CASA E COMIDA
Restou a saudade e o carnê das Casas Bahia
Quando chegou em casa, percebeu um silêncio estranho. Acendeu a luz da sala para enxegar o camiho até a cozinha. Ao ver a louça suja em cima da pia, sentiu seu coração bater com uma aceleração leve.
“Lúcia nunca dorme com a louça suja”, pensou seu subconsciente, ainda registrando as cenas da casa a cada passo. Chegando no quarto, o guarda roupa com as portas escancaradas, vazio. Os cabides caídos ao chão. O coração começou a bater forte, a respiração ofegante, a pressão subindo. Em estado maníaco começou a perambular pelos outros cômodos da casa. Não estava gostando nada daquilo.
“Se eu pego essa vagabunda, eu mato!”
Já num acesso de fúria, começou a imaginar cenários possíveis. Todos eles ruins. Até que encontrou uma folha de caderno em cima da mesa. Era a letra de Lúcia.
Ele sentou, pois já não conseguia ficar de pé. As mãos trêmulas, começou a ler com muita dificuldade.
Waldemar,
Tô indo embora, não dá mais não. Estamos casados a dois anos, você me tirou da casa dos meus pais promentendo que eu seria feliz. Não tô sendo não. Você chega tarde toda noite com perfume diferente. Só quer saber dos seus amigos e de ficar no bar. Eu nunca saio pra nada, não tenho amiga, não converso com ninguém. Você acha que é só botar comida na mesa e pagar as contas e tá tudo certo. Eu não sou bicho não. Eu quero viver, ser feliz e com você num tô sendo não. Vou embora, não me procura. Se cuida.

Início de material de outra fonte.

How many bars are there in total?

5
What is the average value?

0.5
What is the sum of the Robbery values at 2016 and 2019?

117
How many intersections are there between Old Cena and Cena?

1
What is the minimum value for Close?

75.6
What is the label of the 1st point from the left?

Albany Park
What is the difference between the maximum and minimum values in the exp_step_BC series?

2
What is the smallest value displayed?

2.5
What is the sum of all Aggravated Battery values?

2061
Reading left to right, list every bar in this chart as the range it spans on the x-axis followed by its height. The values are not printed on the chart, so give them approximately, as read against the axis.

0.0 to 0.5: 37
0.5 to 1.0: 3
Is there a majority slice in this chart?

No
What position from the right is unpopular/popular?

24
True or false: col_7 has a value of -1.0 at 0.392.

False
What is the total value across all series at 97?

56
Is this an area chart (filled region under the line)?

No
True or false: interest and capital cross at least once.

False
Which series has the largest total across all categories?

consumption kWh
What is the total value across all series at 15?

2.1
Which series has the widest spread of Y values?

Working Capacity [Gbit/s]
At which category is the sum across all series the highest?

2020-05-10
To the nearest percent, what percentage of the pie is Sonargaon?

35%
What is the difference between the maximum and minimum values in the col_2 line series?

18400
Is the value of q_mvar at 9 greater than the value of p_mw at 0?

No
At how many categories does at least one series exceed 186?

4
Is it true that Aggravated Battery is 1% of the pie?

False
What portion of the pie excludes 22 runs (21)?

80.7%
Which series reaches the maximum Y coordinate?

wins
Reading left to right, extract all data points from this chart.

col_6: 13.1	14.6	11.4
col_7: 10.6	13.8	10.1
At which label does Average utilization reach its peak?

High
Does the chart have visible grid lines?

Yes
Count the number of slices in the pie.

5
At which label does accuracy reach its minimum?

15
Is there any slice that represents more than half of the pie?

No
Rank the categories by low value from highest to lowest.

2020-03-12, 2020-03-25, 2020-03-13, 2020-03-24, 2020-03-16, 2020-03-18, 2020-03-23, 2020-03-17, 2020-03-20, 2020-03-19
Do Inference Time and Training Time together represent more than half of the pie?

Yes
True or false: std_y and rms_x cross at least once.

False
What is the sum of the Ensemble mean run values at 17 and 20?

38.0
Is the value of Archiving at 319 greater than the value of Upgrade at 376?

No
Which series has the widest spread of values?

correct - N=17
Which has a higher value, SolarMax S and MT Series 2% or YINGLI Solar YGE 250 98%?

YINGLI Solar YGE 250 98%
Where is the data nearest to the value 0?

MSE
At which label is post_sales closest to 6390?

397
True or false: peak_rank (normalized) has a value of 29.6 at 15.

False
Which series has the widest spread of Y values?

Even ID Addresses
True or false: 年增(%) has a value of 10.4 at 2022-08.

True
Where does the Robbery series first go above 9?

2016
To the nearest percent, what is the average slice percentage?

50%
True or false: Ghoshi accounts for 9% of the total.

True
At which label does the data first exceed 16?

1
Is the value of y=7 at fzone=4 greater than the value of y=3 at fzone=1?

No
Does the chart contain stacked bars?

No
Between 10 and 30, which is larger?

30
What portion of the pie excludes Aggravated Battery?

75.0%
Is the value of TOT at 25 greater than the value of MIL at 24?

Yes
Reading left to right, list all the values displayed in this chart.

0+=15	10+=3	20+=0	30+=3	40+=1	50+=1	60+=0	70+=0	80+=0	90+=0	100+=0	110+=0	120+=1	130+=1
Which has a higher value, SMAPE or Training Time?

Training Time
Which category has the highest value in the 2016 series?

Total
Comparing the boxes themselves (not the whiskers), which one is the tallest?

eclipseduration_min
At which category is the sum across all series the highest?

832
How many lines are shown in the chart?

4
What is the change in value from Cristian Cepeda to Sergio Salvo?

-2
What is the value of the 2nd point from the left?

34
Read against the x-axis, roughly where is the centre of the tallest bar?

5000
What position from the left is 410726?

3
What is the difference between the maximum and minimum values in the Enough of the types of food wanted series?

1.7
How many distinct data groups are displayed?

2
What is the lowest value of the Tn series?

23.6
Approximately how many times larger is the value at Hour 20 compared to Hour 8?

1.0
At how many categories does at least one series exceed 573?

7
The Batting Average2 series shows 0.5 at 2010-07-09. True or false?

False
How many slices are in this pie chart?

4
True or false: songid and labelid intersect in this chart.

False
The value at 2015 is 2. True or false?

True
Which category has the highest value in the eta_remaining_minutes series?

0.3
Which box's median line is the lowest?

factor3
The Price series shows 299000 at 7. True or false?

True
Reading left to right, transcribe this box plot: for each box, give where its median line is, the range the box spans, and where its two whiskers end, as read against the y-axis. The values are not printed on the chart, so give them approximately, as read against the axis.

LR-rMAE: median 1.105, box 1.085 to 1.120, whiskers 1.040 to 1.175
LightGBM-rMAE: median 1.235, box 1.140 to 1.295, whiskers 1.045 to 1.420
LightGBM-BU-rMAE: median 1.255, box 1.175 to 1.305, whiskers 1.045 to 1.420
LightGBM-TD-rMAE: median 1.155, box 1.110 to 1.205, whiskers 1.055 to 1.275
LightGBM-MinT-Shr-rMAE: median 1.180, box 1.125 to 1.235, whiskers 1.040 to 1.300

Waldemar conheceu Lúcia em Pernambuco, onde fora passar as férias. Ela era filha de uns parentes distantes. Ele, homem mais velho, logo se encantara pela menina, ainda moça, com dezoito anos incompletos. Ao voltar para São Paulo, alugou uma casa no bairro de Itaquera, comprou os móveis parcelados e tratou de trazê-la pra morarem juntos.
Não demorou muito, o sonho encontrou a realidade. Ele, trabalhava numa metalúrgica do ABC, sempre fazendo hora extra. Aos sábados, o bar com os amigos e uns casos aqui, outros ali. No domingo, futebol logo cedo. E, novamente, o bar. Quando chegava, o almoço de domingo já estava frio em cima da mesa.
Lúcia se encantava com as novelas e o casamento que imaginara em seus sonhos. Não trabalhava, pouco saia de casa, a não ser para comprar alguma coisa na vendinha.
Waldemar ainda procurou Lúcia, mas sem sucesso. Dizem que fugiu com um rapaz da sua idade. Nunca mais apareceu.
A casa, continua como no dia de sua partida. O guarda-roupa ainda com as portas escancaradas, sem roupas. A pia, ainda com louça para lavar. A poeira tomando conta. Todas as noites ele chora, lamentando a solidão. Num misto de raiva e tristeza, sempre xingando Lúcia.
De tudo, restou a saudade e o carnê das Casas Bahia em atraso.